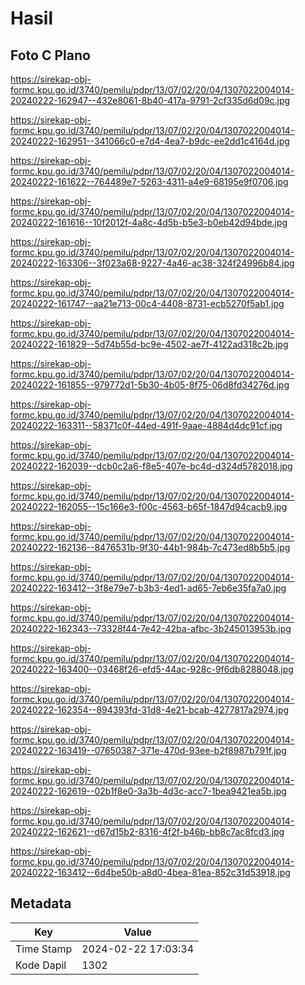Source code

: # Hasil

## Foto C Plano

https://sirekap-obj-formc.kpu.go.id/3740/pemilu/pdpr/13/07/02/20/04/1307022004014-20240222-162947--432e8061-8b40-417a-9791-2cf335d6d09c.jpg

https://sirekap-obj-formc.kpu.go.id/3740/pemilu/pdpr/13/07/02/20/04/1307022004014-20240222-162951--341066c0-e7d4-4ea7-b9dc-ee2dd1c4164d.jpg

https://sirekap-obj-formc.kpu.go.id/3740/pemilu/pdpr/13/07/02/20/04/1307022004014-20240222-161622--764489e7-5263-4311-a4e9-68195e9f0706.jpg

https://sirekap-obj-formc.kpu.go.id/3740/pemilu/pdpr/13/07/02/20/04/1307022004014-20240222-161616--10f2012f-4a8c-4d5b-b5e3-b0eb42d94bde.jpg

https://sirekap-obj-formc.kpu.go.id/3740/pemilu/pdpr/13/07/02/20/04/1307022004014-20240222-163306--3f023a68-9227-4a46-ac38-324f24996b84.jpg

https://sirekap-obj-formc.kpu.go.id/3740/pemilu/pdpr/13/07/02/20/04/1307022004014-20240222-161747--aa21e713-00c4-4408-8731-ecb5270f5ab1.jpg

https://sirekap-obj-formc.kpu.go.id/3740/pemilu/pdpr/13/07/02/20/04/1307022004014-20240222-161829--5d74b55d-bc9e-4502-ae7f-4122ad318c2b.jpg

https://sirekap-obj-formc.kpu.go.id/3740/pemilu/pdpr/13/07/02/20/04/1307022004014-20240222-161855--979772d1-5b30-4b05-8f75-06d8fd34276d.jpg

https://sirekap-obj-formc.kpu.go.id/3740/pemilu/pdpr/13/07/02/20/04/1307022004014-20240222-163311--58371c0f-44ed-491f-9aae-4884d4dc91cf.jpg

https://sirekap-obj-formc.kpu.go.id/3740/pemilu/pdpr/13/07/02/20/04/1307022004014-20240222-162039--dcb0c2a6-f8e5-407e-bc4d-d324d5782018.jpg

https://sirekap-obj-formc.kpu.go.id/3740/pemilu/pdpr/13/07/02/20/04/1307022004014-20240222-162055--15c166e3-f00c-4563-b65f-1847d94cacb9.jpg

https://sirekap-obj-formc.kpu.go.id/3740/pemilu/pdpr/13/07/02/20/04/1307022004014-20240222-162136--8476531b-9f30-44b1-984b-7c473ed8b5b5.jpg

https://sirekap-obj-formc.kpu.go.id/3740/pemilu/pdpr/13/07/02/20/04/1307022004014-20240222-163412--3f8e79e7-b3b3-4ed1-ad65-7eb6e35fa7a0.jpg

https://sirekap-obj-formc.kpu.go.id/3740/pemilu/pdpr/13/07/02/20/04/1307022004014-20240222-162343--73328f44-7e42-42ba-afbc-3b245013953b.jpg

https://sirekap-obj-formc.kpu.go.id/3740/pemilu/pdpr/13/07/02/20/04/1307022004014-20240222-163400--03468f26-efd5-44ac-928c-9f6db8288048.jpg

https://sirekap-obj-formc.kpu.go.id/3740/pemilu/pdpr/13/07/02/20/04/1307022004014-20240222-162354--894393fd-31d8-4e21-bcab-4277817a2974.jpg

https://sirekap-obj-formc.kpu.go.id/3740/pemilu/pdpr/13/07/02/20/04/1307022004014-20240222-163419--07650387-371e-470d-93ee-b2f8987b791f.jpg

https://sirekap-obj-formc.kpu.go.id/3740/pemilu/pdpr/13/07/02/20/04/1307022004014-20240222-162619--02b1f8e0-3a3b-4d3c-acc7-1bea9421ea5b.jpg

https://sirekap-obj-formc.kpu.go.id/3740/pemilu/pdpr/13/07/02/20/04/1307022004014-20240222-162621--d67d15b2-8316-4f2f-b46b-bb8c7ac8fcd3.jpg

https://sirekap-obj-formc.kpu.go.id/3740/pemilu/pdpr/13/07/02/20/04/1307022004014-20240222-163412--6d4be50b-a8d0-4bea-81ea-852c31d53918.jpg


## Metadata

| Key        | Value               |
| ---------- | ------------------- |
| Time Stamp | 2024-02-22 17:03:34 |
| Kode Dapil | 1302                |



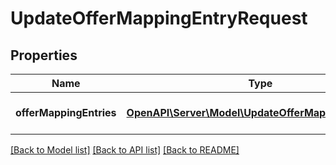 # UpdateOfferMappingEntryRequest

## Properties
Name | Type | Description | Notes
------------ | ------------- | ------------- | -------------
**offerMappingEntries** | [**OpenAPI\Server\Model\UpdateOfferMappingEntryDTO**](UpdateOfferMappingEntryDTO.md) | Информация о товарах в каталоге. | 

[[Back to Model list]](../README.md#documentation-for-models) [[Back to API list]](../README.md#documentation-for-api-endpoints) [[Back to README]](../README.md)


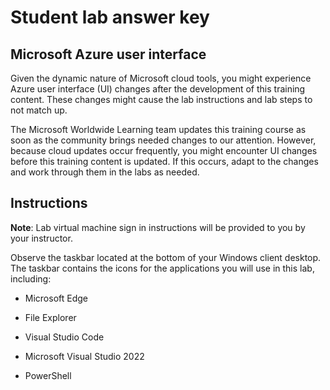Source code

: # Student lab answer key

## Microsoft Azure user interface

Given the dynamic nature of Microsoft cloud tools, you might experience Azure user interface (UI) changes after the development of this training content. These changes might cause the lab instructions and lab steps to not match up.

The Microsoft Worldwide Learning team updates this training course as soon as the community brings needed changes to our attention. However, because cloud updates occur frequently, you might encounter UI changes before this training content is updated. If this occurs, adapt to the changes and work through them in the labs as needed.

## Instructions

**Note**:
Lab virtual machine sign in instructions will be provided to you by your instructor. 

Observe the taskbar located at the bottom of your Windows client desktop. The taskbar contains the icons for the applications you will use in this lab, including:

- Microsoft Edge

- File Explorer

- Visual Studio Code

- Microsoft Visual Studio 2022

- PowerShell


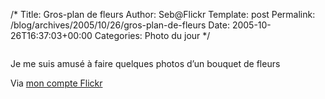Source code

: /*
 Title: Gros-plan de fleurs
 Author: Seb@Flickr
 Template: post
 Permalink: /blog/archives/2005/10/26/gros-plan-de-fleurs
 Date: 2005-10-26T16:37:03+00:00
 Categories: Photo du jour
*/
<p><a href="http://www.flickr.com/photos/z720/56305132/"><img src="http://static.flickr.com/27/56305132_2320651478_m.jpg" alt="" /></a></p>
</p>
<p>Je me suis amusé à faire quelques photos d&rsquo;un bouquet de fleurs</p>
<p>Via <a href="http://www.flickr.com/people/z720/">mon compte Flickr</a></p>
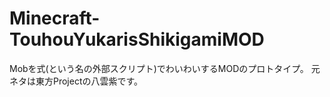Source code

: Minecraft-TouhouYukarisShikigamiMOD
===================================

Mobを式(という名の外部スクリプト)でわいわいするMODのプロトタイプ。
元ネタは東方Projectの八雲紫です。
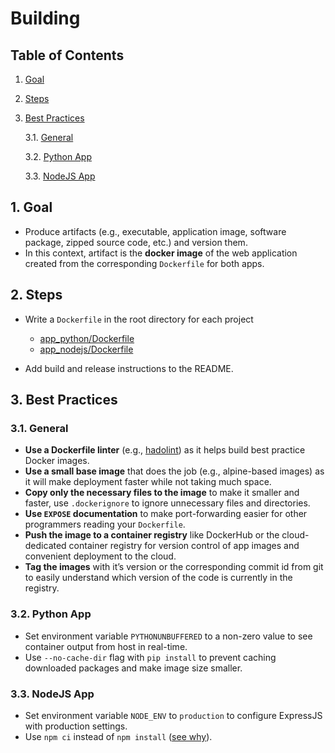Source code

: # Building

## Table of Contents

1. [Goal](#1-Goal)

2. [Steps](#2-Steps)

3. [Best Practices](#3-Best-Practices)

   3.1. [General](#31-General)

   3.2. [Python App](#32-Python-App)

   3.3. [NodeJS App](#33-NodeJS-App)

## 1. Goal

- Produce artifacts (e.g., executable, application image, software package, zipped source code, etc.) and version them.
- In this context, artifact is the **docker image** of the web application created from the corresponding `Dockerfile` for both apps.

## 2. Steps

- Write a `Dockerfile`  in the root directory for each project
  - [app_python/Dockerfile](../app_python/Dockerfile)
  - [app_nodejs/Dockerfile](../app_nodejs/Dockerfile)

- Add build and release instructions to the README.

## 3. Best Practices

### 3.1. General

- **Use a Dockerfile linter** (e.g., [hadolint](https://github.com/hadolint/hadolint)) as it helps build best practice Docker images.
- **Use a small base image** that does the job (e.g., alpine-based images) as it will make deployment faster while not taking much space.
- **Copy only the necessary files to the image** to make it smaller and faster, use `.dockerignore` to ignore unnecessary files and directories.
- **Use `EXPOSE` documentation** to make port-forwarding easier for other programmers reading your `Dockerfile`.
- **Push the image to a container registry** like DockerHub or the cloud-dedicated container registry for version control of app images and convenient deployment to the cloud.
- **Tag the images** with it’s version or the corresponding commit id from git to easily understand which version of the code is currently in the registry.

### 3.2. Python App

- Set environment variable `PYTHONUNBUFFERED` to a non-zero value to see container output from host in real-time.
- Use `--no-cache-dir` flag with `pip install` to prevent caching downloaded packages and make image size smaller.

### 3.3. NodeJS App

- Set environment variable `NODE_ENV` to `production` to configure ExpressJS with production settings.
- Use `npm ci` instead of `npm install` ([see why](https://docs.npmjs.com/cli/v8/commands/npm-ci)).
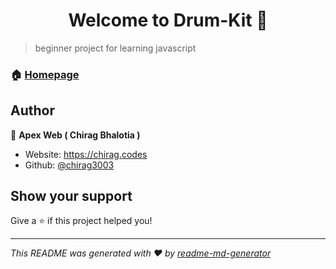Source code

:<h1 align="center">Welcome to Drum-Kit 👋</h1>
<p>
</p>

> beginner project for learning javascript

### 🏠 [Homepage](https://apexweb.me/Drum-Kit)

## Author

👤 **Apex Web ( Chirag Bhalotia )**

* Website: https://chirag.codes
* Github: [@chirag3003](https://github.com/chirag3003)

## Show your support

Give a ⭐️ if this project helped you!

***
_This README was generated with ❤️ by [readme-md-generator](https://github.com/kefranabg/readme-md-generator)_
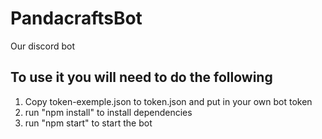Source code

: # PandacraftsBot
Our discord bot

## To use it you will need to do the following
1. Copy token-exemple.json to token.json and put in your own bot token
2. run "npm install" to install dependencies
3. run "npm start" to start the bot
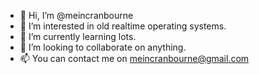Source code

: - 👋 Hi, I’m @meincranbourne
- 👀 I’m interested in old realtime operating systems.
- 🌱 I’m currently learning lots.
- 💞️ I’m looking to collaborate on anything.
- 📫 You can contact me on meincranbourne@gmail.com

<!---
meincranbourne/meincranbourne is a ✨ special ✨ repository because its `README.md` (this file) appears on your GitHub profile.
You can click the Preview link to take a look at your changes.
--->
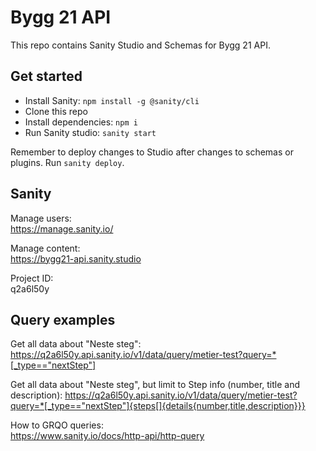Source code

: # Bygg 21 API

This repo contains Sanity Studio and Schemas for Bygg 21 API.

## Get started

- Install Sanity: `npm install -g @sanity/cli`
- Clone this repo
- Install dependencies: `npm i`
- Run Sanity studio: `sanity start`

Remember to deploy changes to Studio after changes to schemas or plugins. Run `sanity deploy`.

## Sanity

Manage users:<br>
https://manage.sanity.io/

Manage content:<br>
https://bygg21-api.sanity.studio

Project ID:<br>
q2a6l50y

## Query examples

Get all data about "Neste steg":
https://q2a6l50y.api.sanity.io/v1/data/query/metier-test?query=*[_type=="nextStep"]

Get all data about "Neste steg", but limit to Step info (number, title and description):
https://q2a6l50y.api.sanity.io/v1/data/query/metier-test?query=*[_type=="nextStep"]{steps[]{details{number,title,description}}}

How to GRQO queries:<br>
https://www.sanity.io/docs/http-api/http-query
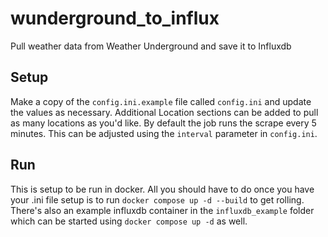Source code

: # wunderground_to_influx
Pull weather data from Weather Underground and save it to Influxdb


## Setup

Make a copy of the `config.ini.example` file called `config.ini` and update the values as necessary. Additional Location sections can be added to pull as many locations as you'd like. By default the job runs the scrape every 5 minutes. This can be adjusted using the `interval` parameter in `config.ini`.

## Run

This is setup to be run in docker. All you should have to do once you have your .ini file setup is to run `docker compose up -d --build` to get rolling. There's also an example influxdb container in the `influxdb_example` folder which can be started using `docker compose up -d` as well.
_____
Job —
Rewrite the lines between the one holding "## Metadata" and the one holding "# UpdateOfferMappingEntryRequest", inclusive, renaming "Time Stamp" to "Timestamp" and changing nothing else. Give only those lines, and leave the pictures out of the answer.

Answer space —
## Metadata

| Key        | Value               |
| ---------- | ------------------- |
| Timestamp | 2024-02-22 17:03:34 |
| Kode Dapil | 1302                |



 # UpdateOfferMappingEntryRequest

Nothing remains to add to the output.